** EXERCISE OBJECTIVE **
Where "none" appears in a line of the entries below, that line should be copied.

** MATERIAL SUPPLIED **
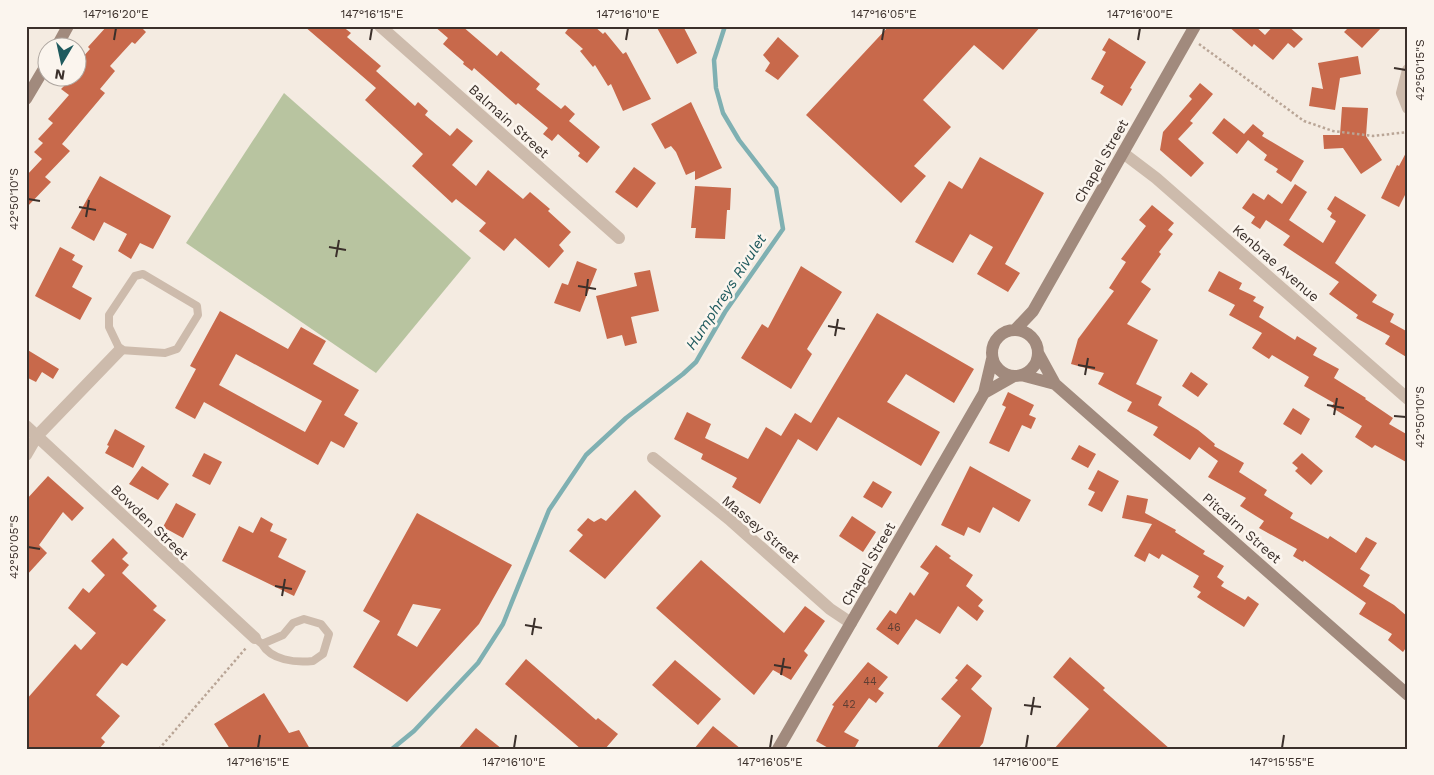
<svg xmlns="http://www.w3.org/2000/svg" width="1434" height="775" font-family="'Work Sans',sans-serif">
<style>
.green{fill:#b8c4a0}
.lines{fill:none;stroke-linecap:round;stroke-linejoin:round}
.stream{stroke:#7fb0b2;stroke-width:4.5}
.building{fill:#c8694b;fill-rule:evenodd}
.path{stroke:#b9a596;stroke-width:2.5;stroke-dasharray:2.5 2.5;stroke-linecap:butt}
.lane{stroke:#cdbbac;stroke-width:8}
.street{stroke:#cdbbac;stroke-width:12}
.secondary{stroke:#a18a7d;stroke-width:12}
.ticks{fill:none;stroke:#3b302b;stroke-width:2}
.labels{text-anchor:middle;stroke-width:5;stroke-linejoin:round;paint-order:stroke}
.number-label{font-size:11px;fill:#5e3e33}
.street-label{font-size:14px;fill:#3b302b;stroke:#fbf5ee}
.water-label{font-size:15px;font-style:italic;fill:#1f5a5e;stroke:#fbf5ee}
.neatline{fill:none;stroke:#3b302b;stroke-width:2}
.ticks-label{font-size:12px;text-anchor:middle;fill:#3b302b}
</style>
<rect width="100%" height="100%" fill="#f4ebe1"/>
<path class="green" d="M284,93L471,258L376,373L186,243Z"/>
<g class="lines">
<path class="stream" d="M392,749L414,731L478,663L503,624L549,510L586,455L626,418L683,374L696,362L725,312L783,229L776,188L739,140L723,113L716,88L714,60L725,26"/>
</g>
<path class="building" d="M107,26H140L146,32L135,44L132,42L110,66L115,71L100,89L105,93L62,144L70,151L45,177L51,182L26,208V176L42,159L34,152L43,143L38,139L53,123L48,119L69,95L61,89L72,78H78V71L86,61L82,58L90,49L88,47Z
M304,26H342L351,33L347,37L381,66L376,71L415,106L418,102L428,111L425,115L450,136L457,128L473,141L452,165L476,186L488,170L523,199L530,192L550,209L548,211L571,232L559,245L564,251L549,268L515,238L504,251L479,231L486,223L456,199L452,203L412,166L423,154L365,100L376,88Z
M434,26H462L497,56L501,51L540,84L536,89L561,109L565,105L575,114L569,121L600,147L587,163L578,156L580,153L558,134L552,141L543,134L548,128L518,103L516,105L474,68L472,71L463,64L464,62L443,44L448,38Z
M570,26H594L603,34L605,32L623,54L626,52L651,99L623,111L611,84L608,86L595,65L593,67L580,51L583,49L565,33Z
M656,26H683L697,53L677,64Z
M889,26H1041L1003,70L974,45L923,100L951,127L914,166L926,176L901,203L806,115Z
M1228,26H1255L1265,35L1273,26H1288L1303,39L1294,48L1288,43L1273,60L1254,44L1252,47Z
M1350,26H1383L1362,48L1344,32Z
M778,37L799,56L778,80L765,71L770,63L763,55Z
M1109,38L1146,62L1130,88L1132,89L1122,106L1100,93L1104,86L1091,79L1106,52L1102,50Z
M1358,56L1361,74L1340,78L1335,110L1309,106L1312,87L1323,89L1318,63Z
M1200,83L1213,94L1190,121L1193,123L1178,139L1204,163L1191,177L1160,150L1163,132L1192,99L1189,96Z
M691,102L722,168L695,180V171L686,175L676,152L671,146L665,149L651,124Z
M1342,107L1368,108L1366,136L1382,160L1361,174L1343,148L1324,149L1323,135H1340Z
M1224,118L1244,134L1253,124L1264,133L1262,136L1304,161L1291,182L1276,172L1278,169L1264,160L1267,155L1248,140L1237,154L1212,133Z
M1408,149V189L1399,207L1381,198L1397,165L1399,166Z
M980,157L1044,193L1005,264L1020,273L1008,292L977,274L993,247L970,234L953,263L915,242L949,181L962,189Z
M634,167L656,183L637,208L615,192Z
M100,176L171,216L153,249L140,243L131,259L118,251L127,234L104,222L94,241L71,228Z
M1295,184L1307,192L1289,220L1323,243L1336,221L1330,217L1332,213L1327,209L1335,196L1366,215L1335,263L1377,295L1372,302L1394,314L1390,322L1408,332V358L1385,344L1390,336L1356,318L1358,315L1329,294L1339,282L1283,245L1290,236L1266,220L1260,229L1251,223L1255,217L1242,208L1253,193L1264,200L1268,194L1282,204Z
M695,186L731,188L730,210H727L725,239L695,238L696,228H691Z
M1152,205L1174,223L1168,230L1173,234L1159,252L1161,254L1141,282L1151,289L1127,324L1158,340L1136,384L1162,397L1158,405L1198,430L1215,444L1214,446L1244,463L1239,472L1267,490L1264,495L1293,513L1290,518L1328,539L1330,536L1356,553L1366,537L1377,543L1360,569L1370,575L1363,586L1394,605L1408,617V645L1403,652L1388,640L1392,634L1359,614L1366,603L1304,560L1303,562L1293,556L1297,549L1259,528L1264,521L1240,506L1246,498L1208,477L1218,461L1199,447L1190,460L1153,435L1158,427L1127,411L1132,402L1098,384L1104,373L1071,364L1078,339L1114,291L1109,288L1126,262L1121,259L1146,226L1139,220Z
M60,247L75,255L72,260L83,266L72,287L92,298L80,320L35,296Z
M577,261L597,269L580,312L554,303L562,283L568,285Z
M801,266L842,292L807,349L812,354L791,389L741,358L762,324L768,328Z
M650,270L659,311L631,317L637,343L625,346L622,335L607,339L596,296L637,286L634,273Z
M1219,271L1242,283L1239,289L1256,297L1253,301L1264,307L1259,317L1295,340L1297,336L1317,348L1313,355L1339,369L1334,378L1366,398L1365,399L1393,418L1389,424L1408,435V463L1375,445L1372,448L1355,437L1362,426L1331,407L1334,403L1304,386L1309,377L1272,355L1269,359L1252,348L1262,333L1229,315L1235,305L1208,291Z
M220,311L288,349L301,327L326,341L313,364L359,390L344,415L358,423L344,448L331,441L318,465L204,402L195,419L175,408L196,369L190,366ZM236,354L322,401L305,432L219,385Z
M877,313L974,369L954,403L906,374L887,402L940,432L921,466L838,417L817,451L798,439L760,504L732,487L737,478L701,459L703,454L674,439L687,412L711,424L705,438L748,459L766,427L781,436L795,413L811,423Z
M26,349L59,369L53,379L42,372L36,382L26,377Z
M1191,372L1208,384L1198,397L1182,386Z
M1008,392L1034,405L1029,415L1036,418L1031,429L1022,425L1009,452L989,443L1006,407L1002,405Z
M1293,408L1310,419L1301,435L1283,424Z
M115,429L145,446L133,468L105,453L109,446L107,445Z
M1079,445L1096,454L1088,468L1071,459Z
M204,453L222,462L210,485L192,476Z
M1302,453L1323,471L1311,485L1295,471L1298,468L1292,463Z
M142,466L169,484L158,500L129,484Z
M970,466L1031,500L1019,522L993,507L980,533L968,527L964,536L941,525Z
M1098,470L1119,481L1102,512L1088,505L1095,492L1088,489Z
M48,476L84,508L72,521L63,512L39,545L47,553L26,576V500Z
M873,481L892,492L882,508L863,497Z
M635,490L661,516L605,579L569,551L583,535L577,530L588,518L594,522L601,518L606,521Z
M1127,495L1148,499L1145,513L1176,530L1175,532L1205,551L1203,554L1224,566L1217,577L1224,582L1221,586L1245,600L1248,596L1259,604L1244,627L1197,597L1201,592L1193,587L1199,576L1162,554L1159,559L1149,553L1145,562L1134,556L1152,524L1122,518Z
M176,503L196,514L183,538L163,527Z
M417,513L512,565L479,624L407,702L353,667L380,621L363,611ZM413,604L441,609L417,647L397,635Z
M852,516L876,532L863,552L839,536Z
M261,517L273,524L270,531L287,539L278,557L306,571L294,596L222,561L239,526L253,533Z
M113,538L128,553L122,559L129,565L122,573L157,606L153,610L166,620L127,666L122,663L96,695L120,716L101,738L105,742L99,749H26V700L75,644L81,650L96,633L68,608L83,588L89,593L105,575L91,561Z
M936,545L951,556L949,558L973,575L966,586L983,600L978,606L984,611L977,621L958,606L940,634L916,619L898,645L876,629L890,610L896,614L910,592L914,596L929,573L920,567Z
M701,560L784,633L805,606L825,621L804,651L808,655L791,680L773,670L754,695L656,608Z
M1070,657L1105,688L1103,690L1170,749H1054L1089,709L1053,677Z
M526,659L596,720L598,718L618,734L605,749H581L505,684Z
M675,660L721,699L698,725L652,685Z
M868,662L888,677L878,689L884,693L876,703L869,698L844,732L859,740L854,749H830L816,741L834,706L832,705Z
M967,664L982,676L971,689L992,708L983,743L978,749H936L961,716L941,699L958,680L955,678Z
M264,693L289,733L299,730L310,749H230L214,724Z
M713,726L741,749H694Z
M476,728L502,749H458Z"/>
<g class="lines">
<path class="path" d="M1199,44L1304,121L1333,131L1373,136L1408,132
M159,749L246,648"/>
<path class="lane" d="M143,274L197,306L198,315L177,349L165,353L120,350L109,327V315L135,276Z
M255,638L262,644L283,635L293,623L304,619L321,624L329,634L323,654L313,661C295,663 271,660 262,644"/>
<path class="street" d="M380,26L619,238
M1408,70L1402,93L1408,108
M1123,153L1156,178L1408,399
M26,426L255,638
M26,455L37,436L120,350
M653,458L729,519L830,609L851,623"/>
<path class="secondary" d="M56,48L68,26
M26,99L48,62
M1015,330L1033,311L1195,26
M992 353a23 23 0 1 1 46 0a23 23 0 1 1-46 0Z
M1038,353L1055,384L1408,695
M1021,375L1055,384
M984,393L1014,376
M778,749L984,393L992,359"/>
</g>
<path class="ticks" d="M114,40L116,28M370,40L372,28M626,40L628,28M882,40L884,28M1138,40L1140,28M1394,68L1406,70M28,199L40,201M79,207L96,210M86,217L89,200M329,247L346,250M336,257L339,240M578,286L596,289M586,296L588,279M828,326L845,329M835,336L838,319M1078,365L1095,368M1085,375L1088,358M1327,405L1344,408M1334,415L1337,398M1394,416L1406,417M28,547L40,549M275,586L292,589M282,596L285,579M525,625L542,628M532,635L535,618M774,665L791,668M781,675L784,658M1024,705L1041,707M1031,715L1034,697M258,748L260,735M514,748L516,735M770,748L772,735M1026,748L1028,735M1282,748L1284,735"/>
<g class="labels">
<g class="number-label">
<text x="894" y="631">46</text>
<text x="870" y="685">44</text>
<text x="849" y="708">42</text>
</g>
<g class="street-label">
<text transform="translate(509 121) rotate(42)" y="5">Balmain Street</text>
<text transform="translate(1101 161) rotate(-60)" y="5">Chapel Street</text>
<text transform="translate(1276 263) rotate(41)" y="5">Kenbrae Avenue</text>
<text transform="translate(150 522) rotate(44)" y="5">Bowden Street</text>
<text transform="translate(1242 528) rotate(41)" y="5">Pitcairn Street</text>
<text transform="translate(761 529) rotate(40)" y="5">Massey Street</text>
<text transform="translate(868 564) rotate(-60)" y="5">Chapel Street</text>
</g>
<g class="water-label">
<text transform="translate(726 292) rotate(-57)" y="5">Humphreys Rivulet</text>
</g>
</g>
<rect width="1434" height="775" fill="none" stroke="#fbf5ee" stroke-width="55"/>
<g transform="translate(62 62) rotate(189)"><circle r="24" fill="#fbf5ee" stroke="#aea6a0"/>
<path d="M0-4L9 19L0 12L-9 19Z" fill="#1f5a5e"/>
<text y="-8" font-size="14" font-weight="bold" text-anchor="middle" fill="#3b302b">N</text>
</g>
<rect x="28" y="28" width="1378" height="720" class="neatline"/>
<g class="ticks-label">
<text x="116" y="18">147°16'20"E</text>
<text x="372" y="18">147°16'15"E</text>
<text x="628" y="18">147°16'10"E</text>
<text x="884" y="18">147°16'05"E</text>
<text x="1140" y="18">147°16'00"E</text>
<text transform="translate(1420 70) rotate(-90)" y="4">42°50'15"S</text>
<text transform="translate(14 199) rotate(-90)" y="4">42°50'10"S</text>
<text transform="translate(1420 417) rotate(-90)" y="4">42°50'10"S</text>
<text transform="translate(14 547) rotate(-90)" y="4">42°50'05"S</text>
<text x="258" y="766">147°16'15"E</text>
<text x="514" y="766">147°16'10"E</text>
<text x="770" y="766">147°16'05"E</text>
<text x="1026" y="766">147°16'00"E</text>
<text x="1282" y="766">147°15'55"E</text>
</g>
</svg>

** SOLVED PROBLEM **
.lines{fill:none;stroke-linecap:round;stroke-linejoin:round}
.ticks{fill:none;stroke:#3b302b;stroke-width:2}
.neatline{fill:none;stroke:#3b302b;stroke-width:2}
<rect width="1434" height="775" fill="none" stroke="#fbf5ee" stroke-width="55"/>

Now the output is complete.